Prompt:
From the first line of the data through the line containing "habitaciones en Barcelona", transcribe each line exactly. Pictures do not belong in the copy.

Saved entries
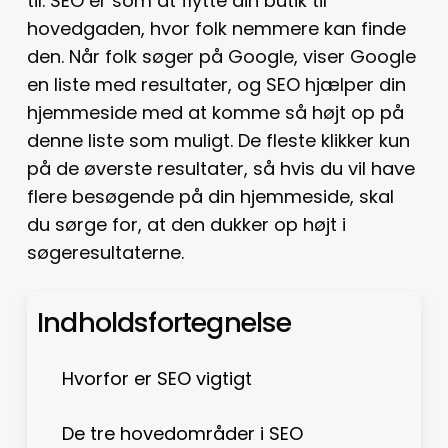
til. SEO er som at flytte din butik til
hovedgaden, hvor folk nemmere kan finde
den. Når folk søger på Google, viser Google
en liste med resultater, og SEO hjælper din
hjemmeside med at komme så højt op på
denne liste som muligt. De fleste klikker kun
på de øverste resultater, så hvis du vil have
flere besøgende på din hjemmeside, skal
du sørge for, at den dukker op højt i
søgeresultaterne.
Indholdsfortegnelse
Hvorfor er SEO vigtigt
De tre hovedområder i SEO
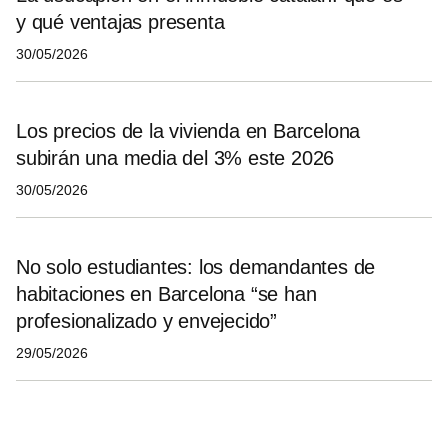
y qué ventajas presenta
30/05/2026
Los precios de la vivienda en Barcelona
subirán una media del 3% este 2026
30/05/2026
No solo estudiantes: los demandantes de
habitaciones en Barcelona “se han
profesionalizado y envejecido”
29/05/2026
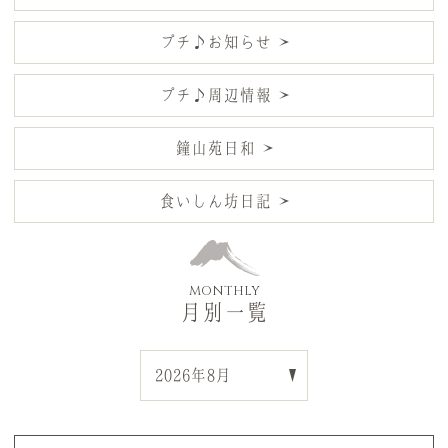
プチ♪お知らせ
プチ♪周辺情報
鐘山苑日和
食いしん坊日記
MONTHLY
月別一覧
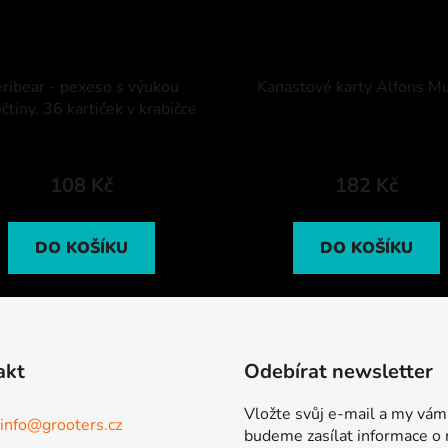
ribear - pexeso s výukou
Kanastové karty Alfons M
ičtiny, 36 kartiček v krabičce
108 Kč
182 Kč
DO KOŠÍKU
DO KOŠÍKU
akt
Odebírat newsletter
Vložte svůj e-mail a my vám
info
@
grooters.cz
budeme zasílat informace o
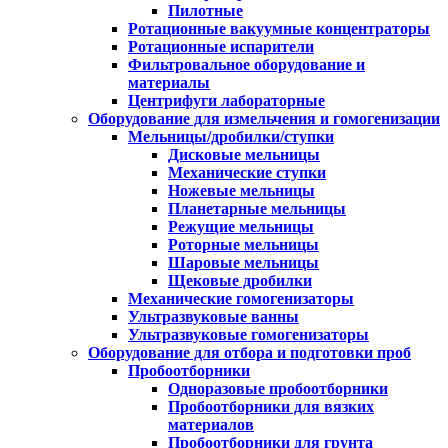
Пилотные
Ротационные вакуумные концентраторы
Ротационные испарители
Фильтровальное оборудование и
материалы
Центрифуги лабораторные
Оборудование для измельчения и гомогенизации
Мельницы/дробилки/ступки
Дисковые мельницы
Механические ступки
Ножевые мельницы
Планетарные мельницы
Режущие мельницы
Роторные мельницы
Шаровые мельницы
Щековые дробилки
Механические гомогенизаторы
Ультразвуковые ванны
Ультразвуковые гомогенизаторы
Оборудование для отбора и подготовки проб
Пробоотборники
Одноразовые пробоотборники
Пробоотборники для вязких
материалов
Пробоотборники для грунта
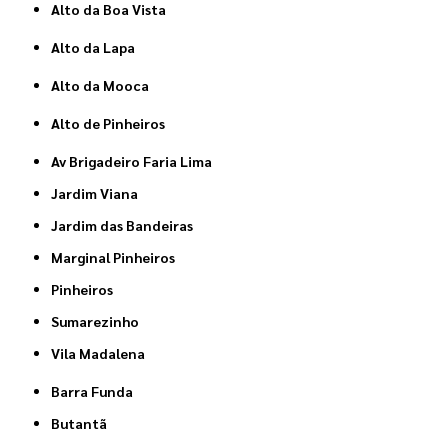
Alto da Boa Vista
Alto da Lapa
Alto da Mooca
Alto de Pinheiros
Av Brigadeiro Faria Lima
Jardim Viana
Jardim das Bandeiras
Marginal Pinheiros
Pinheiros
Sumarezinho
Vila Madalena
Barra Funda
Butantã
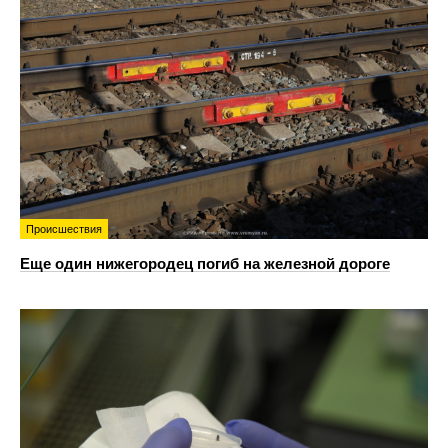
Происшествия
Еще один нижегородец погиб на железной дороге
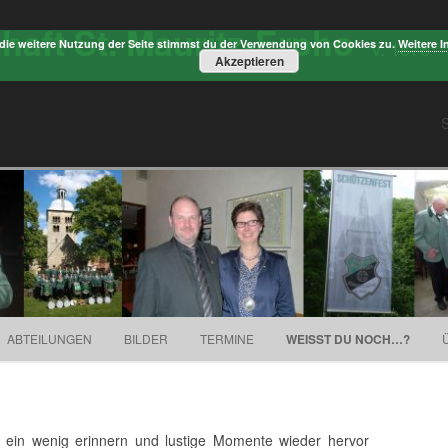
aft St. Mauritz-Erpho
v. 1876
die weitere Nutzung der Seite stimmst du der Verwendung von Cookies zu.
Weitere I
Akzeptieren
Springe zum Inhalt
ABTEILUNGEN
BILDER
TERMINE
WEISST DU NOCH…?
t ein wenig erinnern und lustige Momente wieder hervor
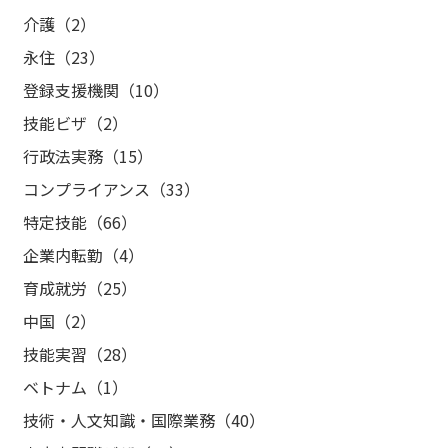
介護（2）
永住（23）
登録支援機関（10）
技能ビザ（2）
行政法実務（15）
コンプライアンス（33）
特定技能（66）
企業内転勤（4）
育成就労（25）
中国（2）
技能実習（28）
ベトナム（1）
技術・人文知識・国際業務（40）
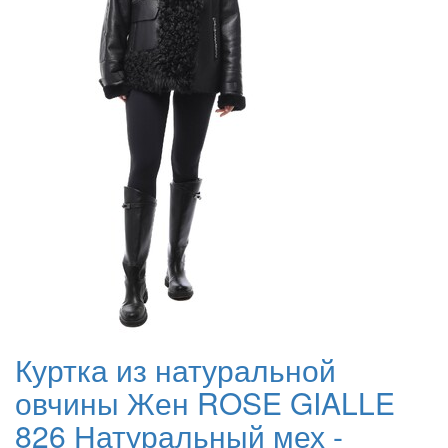
Куртка из натуральной
овчины Жен ROSE GIALLE
826 Натуральный мех -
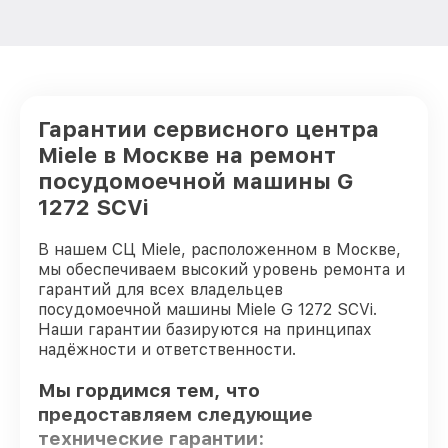
Гарантии сервисного центра
Miele в Москве на ремонт
посудомоечной машины G
1272 SCVi
В нашем СЦ Miele, расположенном в Москве,
мы обеспечиваем высокий уровень ремонта и
гарантий для всех владельцев
посудомоечной машины Miele G 1272 SCVi.
Наши гарантии базируются на принципах
надёжности и ответственности.
Мы гордимся тем, что
предоставляем следующие
технические гарантии:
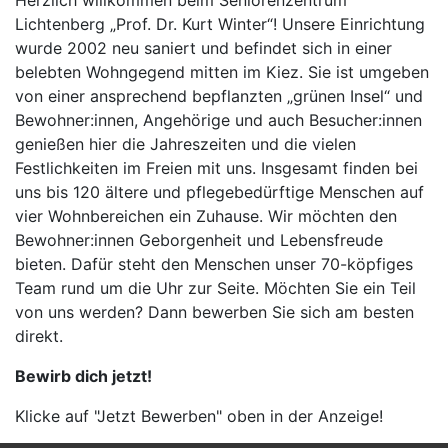
Herzlich willkommen beim Seniorenzentrum
Lichtenberg „Prof. Dr. Kurt Winter“! Unsere Einrichtung
wurde 2002 neu saniert und befindet sich in einer
belebten Wohngegend mitten im Kiez. Sie ist umgeben
von einer ansprechend bepflanzten „grünen Insel“ und
Bewohner:innen, Angehörige und auch Besucher:innen
genießen hier die Jahreszeiten und die vielen
Festlichkeiten im Freien mit uns. Insgesamt finden bei
uns bis 120 ältere und pflegebedürftige Menschen auf
vier Wohnbereichen ein Zuhause. Wir möchten den
Bewohner:innen Geborgenheit und Lebensfreude
bieten. Dafür steht den Menschen unser 70-köpfiges
Team rund um die Uhr zur Seite. Möchten Sie ein Teil
von uns werden? Dann bewerben Sie sich am besten
direkt.
Bewirb dich jetzt!
Klicke auf "Jetzt Bewerben" oben in der Anzeige!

Solution for this exercise:
til. SEO er som at flytte din butik til
hovedgaden, hvor folk nemmere kan finde
den. Når folk søger på Google, viser Google
en liste med resultater, og SEO hjælper din
hjemmeside med at komme så højt op på
denne liste som muligt. De fleste klikker kun
på de øverste resultater, så hvis du vil have
flere besøgende på din hjemmeside, skal
du sørge for, at den dukker op højt i
søgeresultaterne.
Indholdsfortegnelse
Hvorfor er SEO vigtigt
De tre hovedområder i SEO
y qué ventajas presenta
30/05/2026
Los precios de la vivienda en Barcelona
subirán una media del 3% este 2026
30/05/2026
No solo estudiantes: los demandantes de
habitaciones en Barcelona “se han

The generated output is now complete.